Count the lines in the items below that contain the string "series". Case counts. Give only the number.

#### Dataset records
⟨

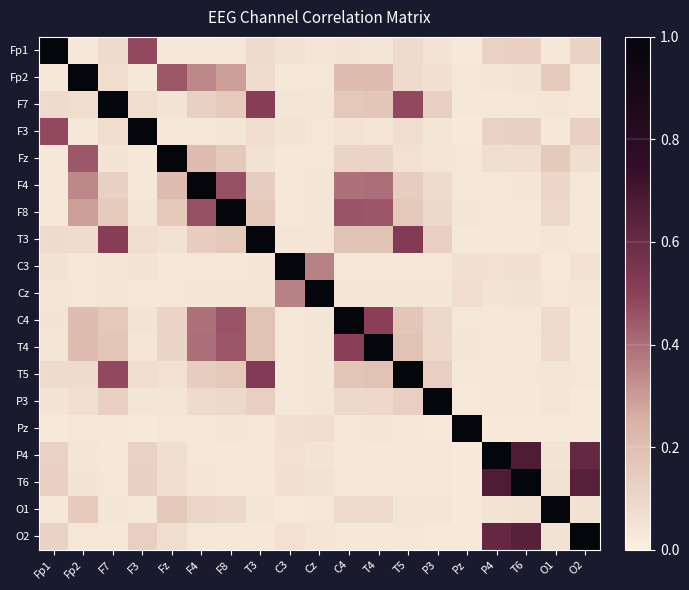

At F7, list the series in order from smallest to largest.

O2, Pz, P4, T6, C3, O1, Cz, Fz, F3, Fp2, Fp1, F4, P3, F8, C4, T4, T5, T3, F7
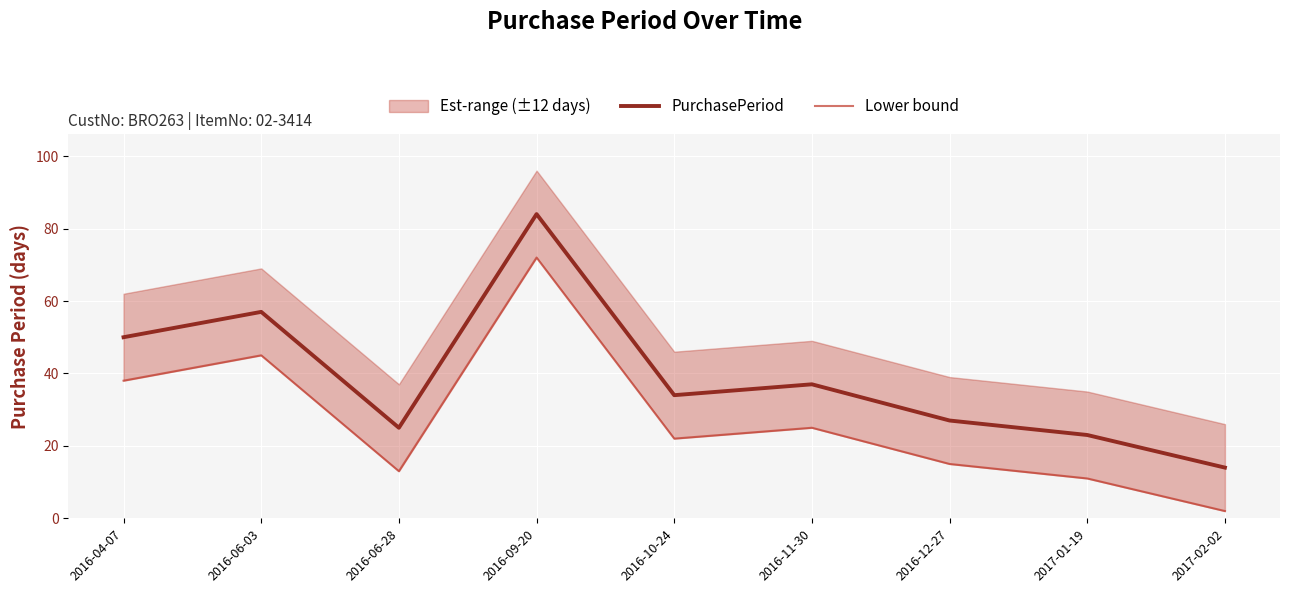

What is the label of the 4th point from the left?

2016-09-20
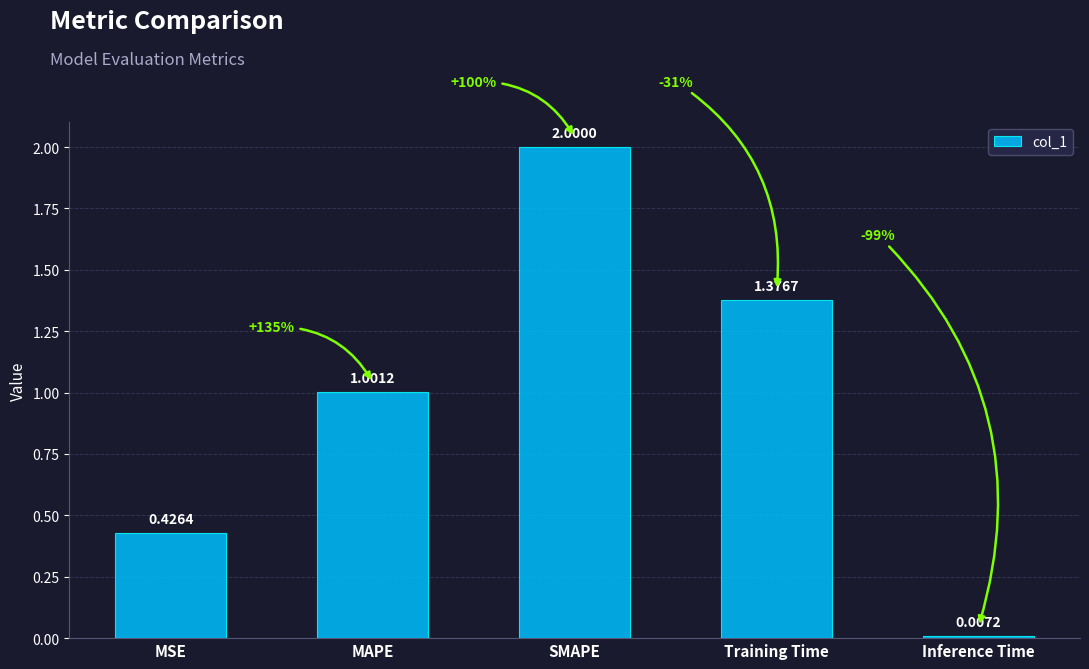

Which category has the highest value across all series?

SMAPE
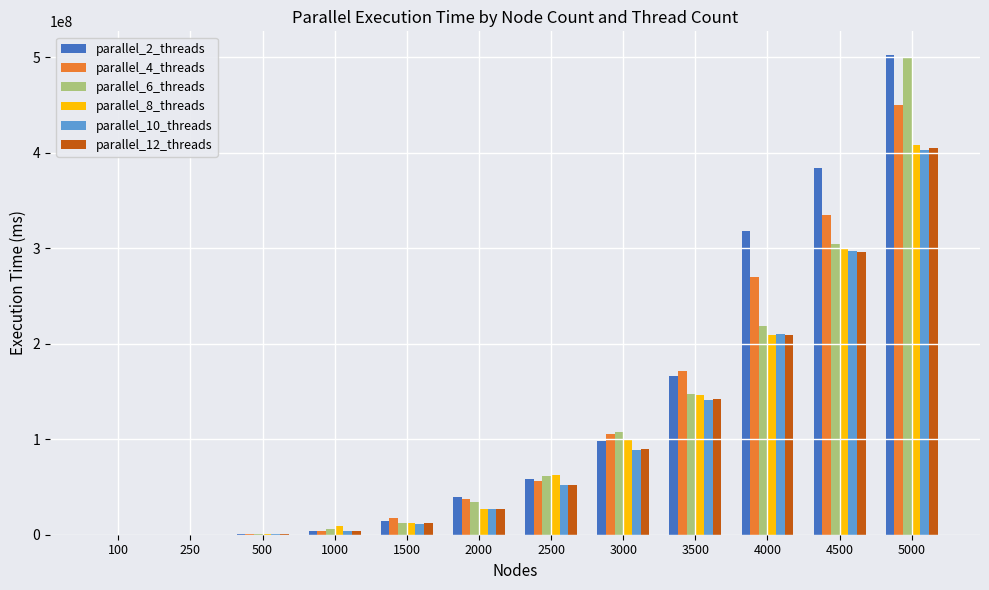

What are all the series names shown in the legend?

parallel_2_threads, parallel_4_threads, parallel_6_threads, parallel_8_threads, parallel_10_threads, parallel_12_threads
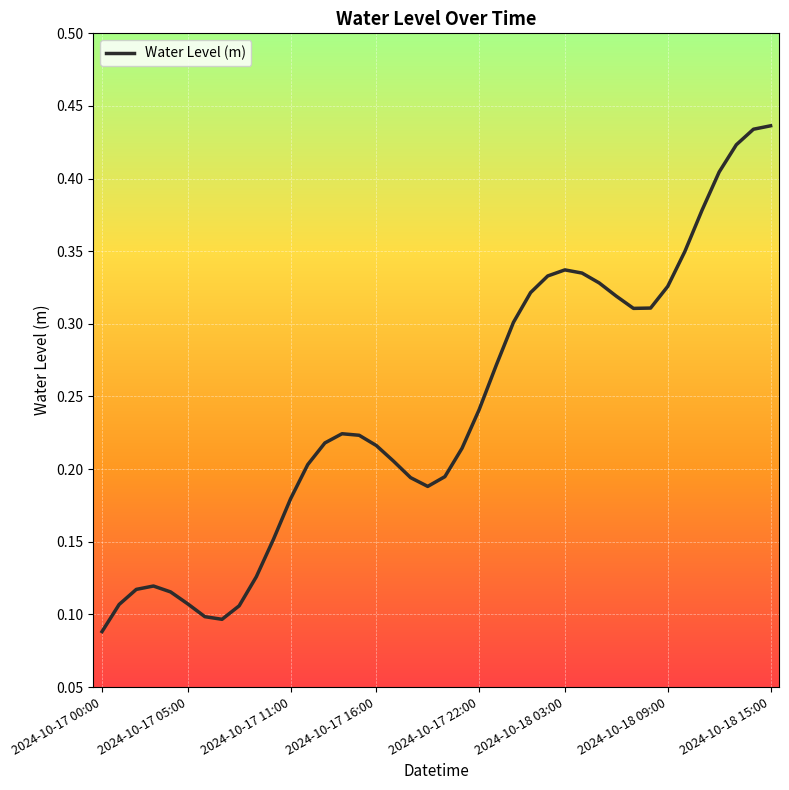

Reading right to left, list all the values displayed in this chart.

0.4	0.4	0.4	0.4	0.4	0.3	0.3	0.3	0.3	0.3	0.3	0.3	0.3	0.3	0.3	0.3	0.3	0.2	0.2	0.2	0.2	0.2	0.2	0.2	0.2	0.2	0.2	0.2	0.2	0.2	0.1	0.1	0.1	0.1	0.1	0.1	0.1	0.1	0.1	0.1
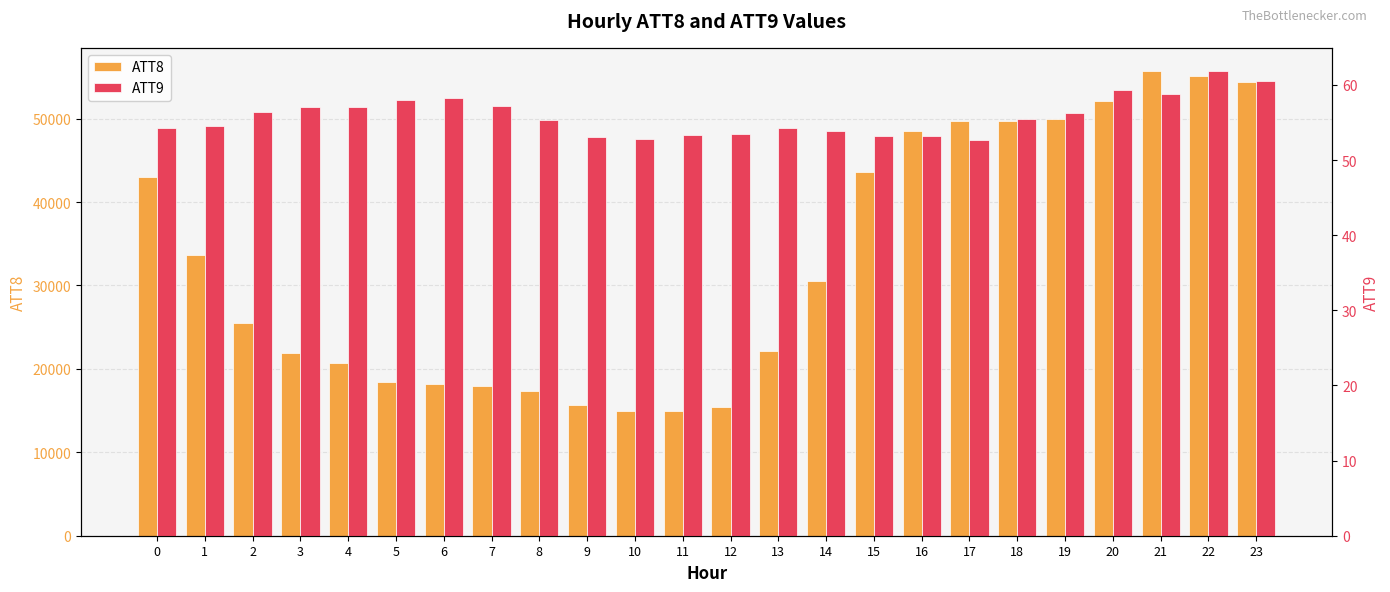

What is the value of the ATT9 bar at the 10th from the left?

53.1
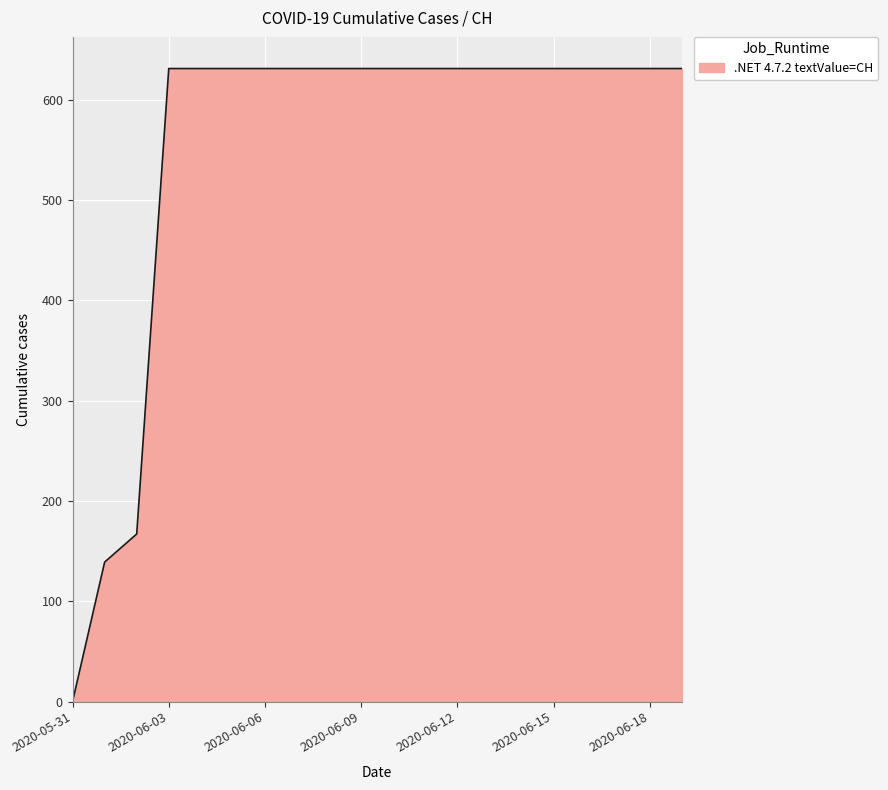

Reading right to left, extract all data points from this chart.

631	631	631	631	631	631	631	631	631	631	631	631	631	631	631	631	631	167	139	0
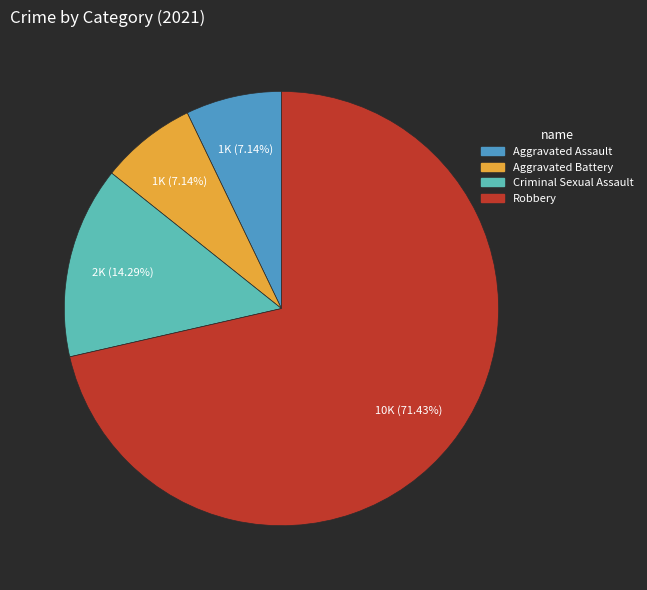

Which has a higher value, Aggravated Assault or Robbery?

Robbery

⟩

#### Response
3